Is God (or Goddess, or the Gods and Godesses) a higher order of being?
Not the creator of the Universe but something ancient, something
mysterious, something beyond our ken? (If this is beginning to sound a
bit too L. Ron Hubbard, I apologize. Or rather, “Dianetics: How to
apologize, p. 38.”)
Some of us need God/Goddess, Ted. We need the/a deity make sense of
our lives, our ethics, our relationships, and our inevitable deaths. I
do. I need the God of the Hebrews, the God of the Covenant. I’m not
an inerrantist, a Biblical literalist, or a dictatorial proseletyzer.
I don’t think for a minute that I have all of the answers; I’m not fit
to have all of the answers. If I had them, I’d give them out to all of
the other students, and then we’d all cheat like mad on our various
souls’ journeys and tests.
I believe that the definition of Hell is life without God. (I also
know that Hell is named for the Northern goddess, Hel, and that it’s
entirely without foundation in Judaism, so I’m really just winging it
here.) By that, what I mean is life without some hope for higher
meaning, higher purpose, and the ethical foundations that sustain me.

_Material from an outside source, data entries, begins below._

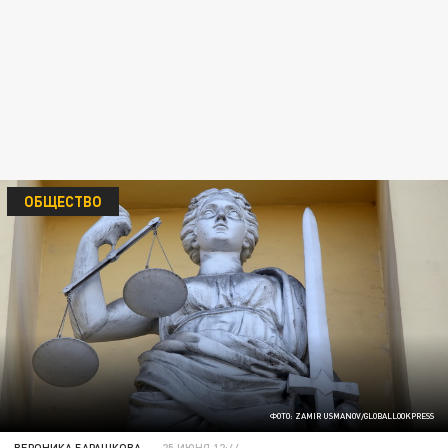
ОБЩЕСТВО
ФОТО: ZAMIR USMANOV/GLOBALLOOKPRESS
ВЕРОНИКА БАРАШКОВА
25 ИЮНЯ 12:44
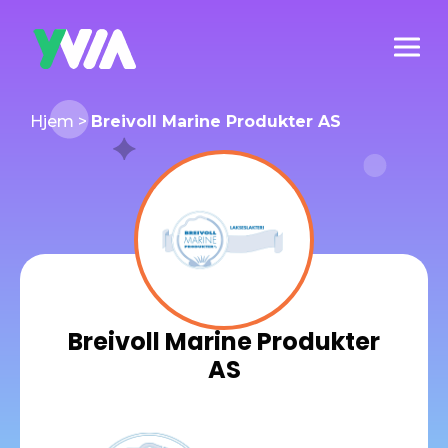
Hjem
>
Breivoll Marine Produkter AS
Breivoll Marine Produkter
AS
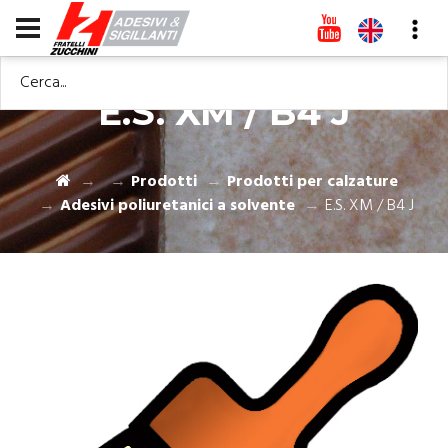
Cerca...
E.S. XM / B4 J
Prodotti
Prodotti per calzature
Adesivi poliuretanici a solvente
E.S. XM / B4 J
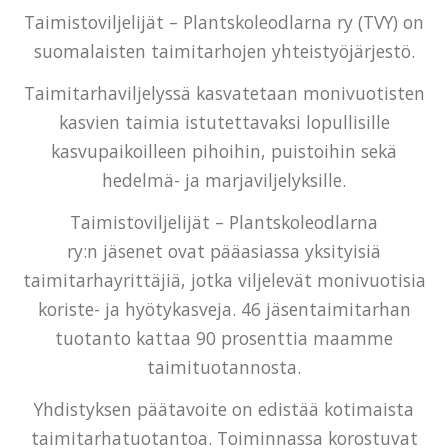
Taimistoviljelijät – Plantskoleodlarna ry (TVY) on
suomalaisten taimitarhojen yhteistyöjärjestö.
Taimitarhaviljelyssä kasvatetaan monivuotisten
kasvien taimia istutettavaksi lopullisille
kasvupaikoilleen pihoihin, puistoihin sekä
hedelmä- ja marjaviljelyksille.
Taimistoviljelijät – Plantskoleodlarna
ry:n jäsenet ovat pääasiassa yksityisiä
taimitarhayrittäjiä, jotka viljelevät monivuotisia
koriste- ja hyötykasveja. 46 jäsentaimitarhan
tuotanto kattaa 90 prosenttia maamme
taimituotannosta.
Yhdistyksen päätavoite on edistää kotimaista
taimitarhatuotantoa. Toiminnassa korostuvat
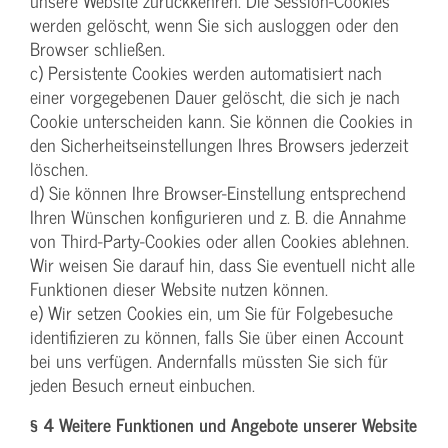
unsere Website zurückkehren. Die Session-Cookies
werden gelöscht, wenn Sie sich ausloggen oder den
Browser schließen.
c) Persistente Cookies werden automatisiert nach
einer vorgegebenen Dauer gelöscht, die sich je nach
Cookie unterscheiden kann. Sie können die Cookies in
den Sicherheitseinstellungen Ihres Browsers jederzeit
löschen.
d) Sie können Ihre Browser-Einstellung entsprechend
Ihren Wünschen konfigurieren und z. B. die Annahme
von Third-Party-Cookies oder allen Cookies ablehnen.
Wir weisen Sie darauf hin, dass Sie eventuell nicht alle
Funktionen dieser Website nutzen können.
e) Wir setzen Cookies ein, um Sie für Folgebesuche
identifizieren zu können, falls Sie über einen Account
bei uns verfügen. Andernfalls müssten Sie sich für
jeden Besuch erneut einbuchen.
§ 4 Weitere Funktionen und Angebote unserer Website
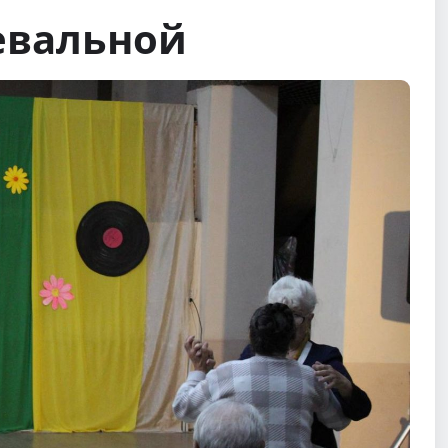
евальной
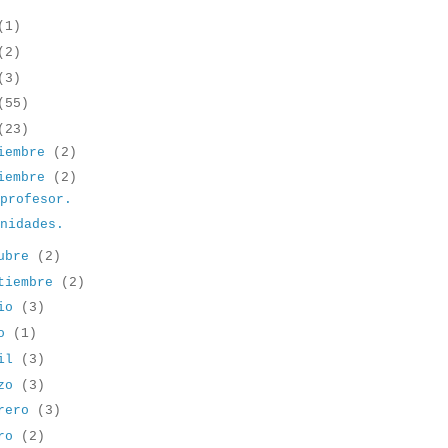
(1)
(2)
(3)
(55)
(23)
iembre
(2)
iembre
(2)
 profesor.
anidades.
tubre
(2)
tiembre
(2)
nio
(3)
yo
(1)
ril
(3)
rzo
(3)
brero
(3)
ero
(2)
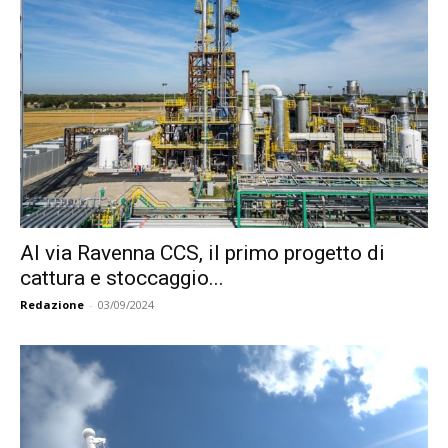
Al via Ravenna CCS, il primo progetto di
cattura e stoccaggio...
Redazione
-
03/09/2024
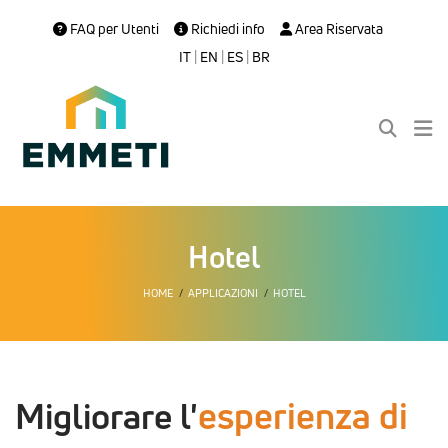
FAQ per Utenti
Richiedi info
Area Riservata
IT
|
EN
|
ES
|
BR
Hotel
HOME
APPLICAZIONI
HOTEL
esperienza di
Migliorare l'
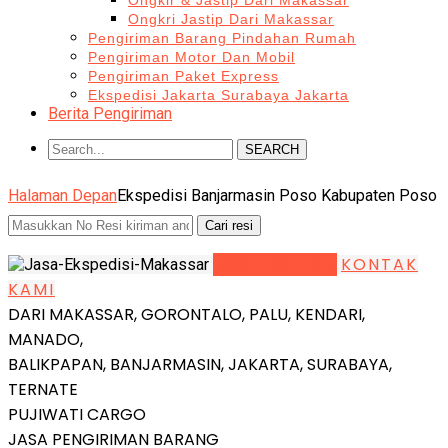
Ongkir & Jastip Dari Makassar
Ongkri Jastip Dari Makassar
Pengiriman Barang Pindahan Rumah
Pengiriman Motor Dan Mobil
Pengiriman Paket Express
Ekspedisi Jakarta Surabaya Jakarta
Berita Pengiriman
SEARCH
Halaman Depan
Ekspedisi Banjarmasin Poso Kabupaten Poso
LIHAT DETAIL
KONTAK
KAMI
DARI MAKASSAR, GORONTALO, PALU, KENDARI,
MANADO,
BALIKPAPAN, BANJARMASIN, JAKARTA, SURABAYA,
TERNATE
PUJIWATI CARGO
JASA PENGIRIMAN BARANG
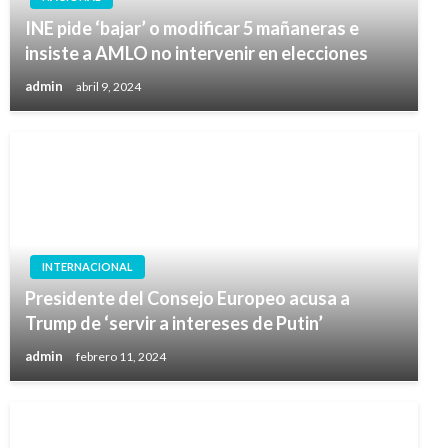
INE pide ‘bajar’ o modificar 5 mañaneras e
insiste a AMLO no intervenir en elecciones
admin
abril 9, 2024
INTERNACIONAL
Presidente del Consejo Europeo acusa a
Trump de ‘servir a intereses de Putin’
admin
febrero 11, 2024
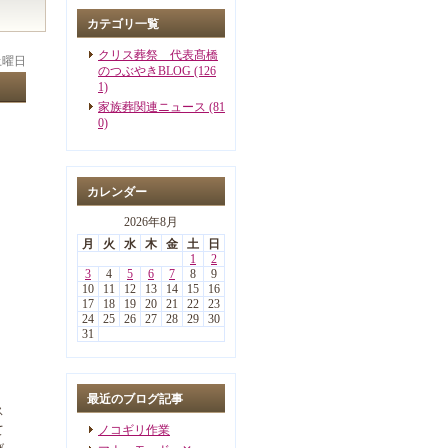
カテゴリ一覧
クリス葬祭 代表髙橋
 土曜日
のつぶやきBLOG (126
1)
家族葬関連ニュース (81
0)
カレンダー
2026年8月
月
火
水
木
金
土
日
1
2
3
4
5
6
7
8
9
10
11
12
13
14
15
16
17
18
19
20
21
22
23
24
25
26
27
28
29
30
31
最近のブログ記事
ス
て
ノコギリ作業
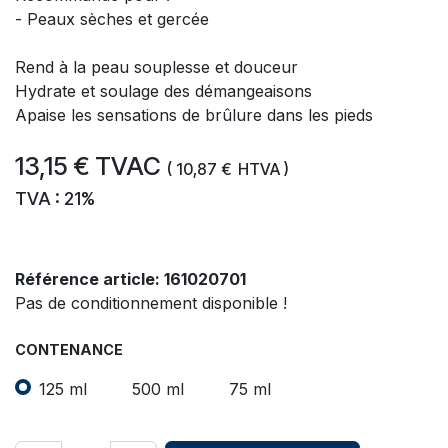
- Peaux sèches et gercée
Rend à la peau souplesse et douceur
Hydrate et soulage des démangeaisons
Apaise les sensations de brûlure dans les pieds
13,15
€
TVAC
(
10,87
€
HTVA )
TVA : 21%
Référence article:
161020701
Pas de conditionnement disponible !
CONTENANCE
125 ml
500 ml
75 ml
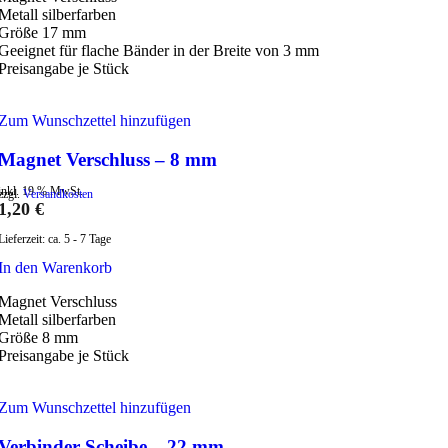
Metall silberfarben
Größe 17 mm
Geeignet für flache Bänder in der Breite von 3 mm
Preisangabe je Stück
Zum Wunschzettel hinzufügen
Magnet Verschluss – 8 mm
inkl. 19 % MwSt.
zzgl.
Versandkosten
1,20
€
Lieferzeit:
ca. 5 - 7 Tage
In den Warenkorb
Magnet Verschluss
Metall silberfarben
Größe 8 mm
Preisangabe je Stück
Zum Wunschzettel hinzufügen
Verbinder Scheibe – 22 mm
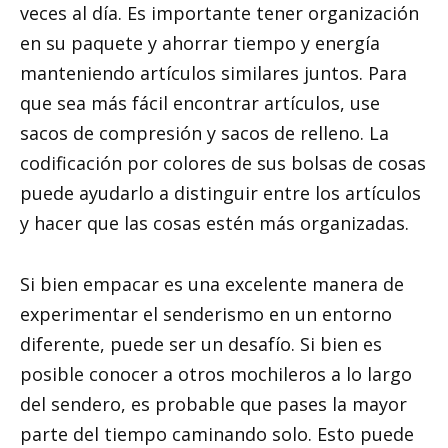
veces al día. Es importante tener organización
en su paquete y ahorrar tiempo y energía
manteniendo artículos similares juntos. Para
que sea más fácil encontrar artículos, use
sacos de compresión y sacos de relleno. La
codificación por colores de sus bolsas de cosas
puede ayudarlo a distinguir entre los artículos
y hacer que las cosas estén más organizadas.
Si bien empacar es una excelente manera de
experimentar el senderismo en un entorno
diferente, puede ser un desafío. Si bien es
posible conocer a otros mochileros a lo largo
del sendero, es probable que pases la mayor
parte del tiempo caminando solo. Esto puede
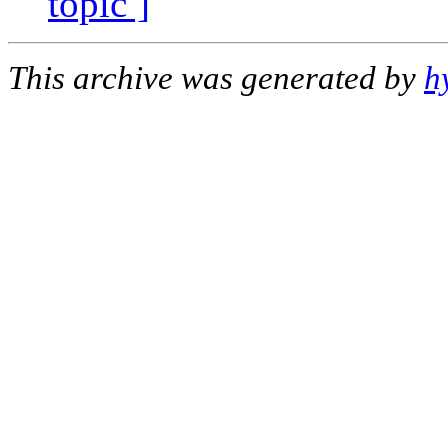
topic ]
This archive was generated by
h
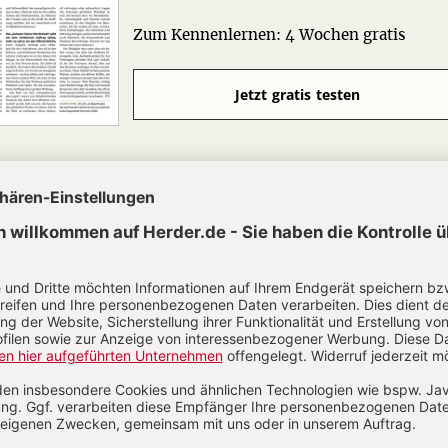
Zum Kennenlernen: 4 Wochen gratis
Jetzt gratis testen
he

I believe in the mitzvahs. I believe in tzedekah. I believe that
these will lead me to God/enlightenment/ideas and thinking beyond my
limited self.
But I’m also a Universalist. I believe it’s possible to be ethical and
atheist; ethical and agnostic; ethical and Hindu, Zorastrian,
Christian, Buddhist, animist, Wiccan or pagan. I don’t believe that
there’s one path to God (or to kind and ethical behavior). I’m not
that arrogant. We kill one another in the name of religion for no
other reason than that we’re threatened by difference. If someone else
has a different answer to the god question, then our own answer may be
wrong, and by God/god, that can’t be! That would be far too scary.
So, we bump them off in the name of righteousness. What a load of
shitheads we are – and I mean that literally. When it comes to
religious tolerance, we’re all like competing tribes of monkeys,
crapping in our hands and flinging it at one another. Not a pretty
sight.
This isn’t an answer to my original question; it’s simply an expansion
on what Ted has said; an expansion and a fundamental agreement.